### SOURCE RECORDS:
>>>

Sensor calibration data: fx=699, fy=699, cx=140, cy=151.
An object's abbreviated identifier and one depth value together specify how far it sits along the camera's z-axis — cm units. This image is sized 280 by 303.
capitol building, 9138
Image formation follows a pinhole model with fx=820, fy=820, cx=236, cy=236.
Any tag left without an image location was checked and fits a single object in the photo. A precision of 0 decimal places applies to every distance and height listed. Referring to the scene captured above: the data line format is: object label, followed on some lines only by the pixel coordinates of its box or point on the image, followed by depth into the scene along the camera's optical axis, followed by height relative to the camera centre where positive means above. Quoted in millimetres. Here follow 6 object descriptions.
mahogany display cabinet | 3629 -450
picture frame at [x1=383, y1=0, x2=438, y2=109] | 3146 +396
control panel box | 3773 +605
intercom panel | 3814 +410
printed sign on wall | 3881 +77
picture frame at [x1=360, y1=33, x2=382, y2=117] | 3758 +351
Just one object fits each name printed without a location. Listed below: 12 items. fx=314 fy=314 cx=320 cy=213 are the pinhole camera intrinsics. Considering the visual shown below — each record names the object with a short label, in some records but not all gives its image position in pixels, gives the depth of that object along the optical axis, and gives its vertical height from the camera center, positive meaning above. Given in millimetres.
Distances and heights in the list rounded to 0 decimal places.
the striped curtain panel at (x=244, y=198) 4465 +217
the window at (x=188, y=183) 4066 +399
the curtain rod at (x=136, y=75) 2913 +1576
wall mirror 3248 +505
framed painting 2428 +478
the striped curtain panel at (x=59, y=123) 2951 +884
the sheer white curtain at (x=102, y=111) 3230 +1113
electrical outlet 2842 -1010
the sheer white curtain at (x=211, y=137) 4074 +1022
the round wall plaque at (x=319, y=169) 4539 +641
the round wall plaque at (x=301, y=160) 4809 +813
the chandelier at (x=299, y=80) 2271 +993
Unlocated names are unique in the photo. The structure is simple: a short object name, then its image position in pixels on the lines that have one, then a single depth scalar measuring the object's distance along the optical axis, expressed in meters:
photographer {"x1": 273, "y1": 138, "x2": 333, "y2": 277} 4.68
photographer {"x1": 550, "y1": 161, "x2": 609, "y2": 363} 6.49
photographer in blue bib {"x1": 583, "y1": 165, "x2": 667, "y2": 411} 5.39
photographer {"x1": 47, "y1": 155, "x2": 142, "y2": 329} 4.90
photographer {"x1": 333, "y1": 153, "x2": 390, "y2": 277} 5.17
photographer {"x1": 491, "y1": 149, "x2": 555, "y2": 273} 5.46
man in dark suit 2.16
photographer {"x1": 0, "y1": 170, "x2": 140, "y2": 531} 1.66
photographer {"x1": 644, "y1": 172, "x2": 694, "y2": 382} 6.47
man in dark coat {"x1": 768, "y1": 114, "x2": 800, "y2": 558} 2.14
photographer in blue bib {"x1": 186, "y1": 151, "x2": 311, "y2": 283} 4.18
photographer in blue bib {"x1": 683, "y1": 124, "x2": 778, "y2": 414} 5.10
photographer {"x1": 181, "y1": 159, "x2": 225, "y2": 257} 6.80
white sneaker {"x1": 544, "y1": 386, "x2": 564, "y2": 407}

<<<

In the listing above, please copy exactly the lines from the first through the one that contains "picture frame at [x1=360, y1=33, x2=382, y2=117]", and no others.

### PROBLEM SOLUTION:
Sensor calibration data: fx=699, fy=699, cx=140, cy=151.
An object's abbreviated identifier and one depth value together specify how far it sits along the camera's z-axis — cm units. This image is sized 280 by 303.
capitol building, 9138
Image formation follows a pinhole model with fx=820, fy=820, cx=236, cy=236.
Any tag left without an image location was checked and fits a single object in the photo. A precision of 0 decimal places applies to every distance and height listed. Referring to the scene captured above: the data line format is: object label, followed on some lines only by the pixel coordinates of its box or point on the image, followed by depth into the scene along the camera's optical axis, followed by height relative to the camera centre where positive means above. Quoted in millimetres. Here follow 6 object descriptions.
mahogany display cabinet | 3629 -450
picture frame at [x1=383, y1=0, x2=438, y2=109] | 3146 +396
control panel box | 3773 +605
intercom panel | 3814 +410
printed sign on wall | 3881 +77
picture frame at [x1=360, y1=33, x2=382, y2=117] | 3758 +351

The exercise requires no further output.